# INSTRUCTIONS TO FOLLOW
Pick up the passage below on generating markdown table headers for conferences and journals and keep writing it from right after its final line.

# EXERCISE PASSAGE
##############################

Generate markdown table headers for conferences and journals.

This function creates the appropriate markdown table headers for displaying conference and journal information in tabular format.

Returns:

Name	Type	Description
`tuple`	`tuple[list[str], list[str]]`	A tuple containing two lists: - conference_header: Markdown table headers for conferences - journal_header: Markdown table headers for journals

Example

conf_header, journal_header = conference_journal_header() print(conf_header[0]) |Publishers|Full/Homepage|Abbr/About|Acronym/Archive|Period/DBLP|...

Source code in pyformatjson/tools/generate_dict.py

def conference_journal_header() -> tuple[list[str], list[str]]:
    """Generate markdown table headers for conferences and journals.

    This function creates the appropriate markdown table headers for displaying
    conference and journal information in tabular format.

##############################

# Chart analysis data

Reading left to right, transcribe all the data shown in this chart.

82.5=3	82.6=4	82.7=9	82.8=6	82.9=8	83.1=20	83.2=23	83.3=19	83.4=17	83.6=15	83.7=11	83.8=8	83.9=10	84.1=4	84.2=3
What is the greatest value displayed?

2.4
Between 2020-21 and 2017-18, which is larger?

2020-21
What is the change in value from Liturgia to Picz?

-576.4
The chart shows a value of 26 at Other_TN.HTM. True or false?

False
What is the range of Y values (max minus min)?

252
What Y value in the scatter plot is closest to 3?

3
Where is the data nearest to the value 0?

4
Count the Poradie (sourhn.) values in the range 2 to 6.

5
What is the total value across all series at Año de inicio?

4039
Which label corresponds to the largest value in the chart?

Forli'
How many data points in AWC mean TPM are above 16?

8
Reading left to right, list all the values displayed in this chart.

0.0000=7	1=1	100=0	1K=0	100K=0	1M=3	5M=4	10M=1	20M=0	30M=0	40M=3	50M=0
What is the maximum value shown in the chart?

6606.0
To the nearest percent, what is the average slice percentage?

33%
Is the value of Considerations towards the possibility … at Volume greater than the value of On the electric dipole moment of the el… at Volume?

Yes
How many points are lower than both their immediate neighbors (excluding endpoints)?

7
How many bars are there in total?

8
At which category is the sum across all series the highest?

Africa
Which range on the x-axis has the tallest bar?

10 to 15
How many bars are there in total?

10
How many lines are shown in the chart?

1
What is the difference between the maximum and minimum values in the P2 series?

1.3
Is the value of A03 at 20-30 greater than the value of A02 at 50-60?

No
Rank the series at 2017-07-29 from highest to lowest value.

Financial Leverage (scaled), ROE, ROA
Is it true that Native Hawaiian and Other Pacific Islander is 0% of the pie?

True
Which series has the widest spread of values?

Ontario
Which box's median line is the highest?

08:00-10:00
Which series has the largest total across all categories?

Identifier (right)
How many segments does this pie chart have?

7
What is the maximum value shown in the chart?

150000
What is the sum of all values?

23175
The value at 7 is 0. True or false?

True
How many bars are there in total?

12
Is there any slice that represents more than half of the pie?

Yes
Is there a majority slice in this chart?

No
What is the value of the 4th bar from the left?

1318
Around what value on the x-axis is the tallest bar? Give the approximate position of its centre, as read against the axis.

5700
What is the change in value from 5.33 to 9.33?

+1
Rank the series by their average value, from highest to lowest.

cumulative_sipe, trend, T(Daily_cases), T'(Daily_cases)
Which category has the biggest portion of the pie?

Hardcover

##############################

# ANSWER FOR THIS EXERCISE
    Returns:
        tuple: A tuple containing two lists:
            - conference_header: Markdown table headers for conferences
            - journal_header: Markdown table headers for journals

    Example:
        >>> conf_header, journal_header = conference_journal_header()
        >>> print(conf_header[0])
        |Publishers|Full/Homepage|Abbr/About|Acronym/Archive|Period/DBLP|...
    """
    o = "|Publishers|Full/Homepage|Abbr/About|"
    t = "|-         |-            |-         |"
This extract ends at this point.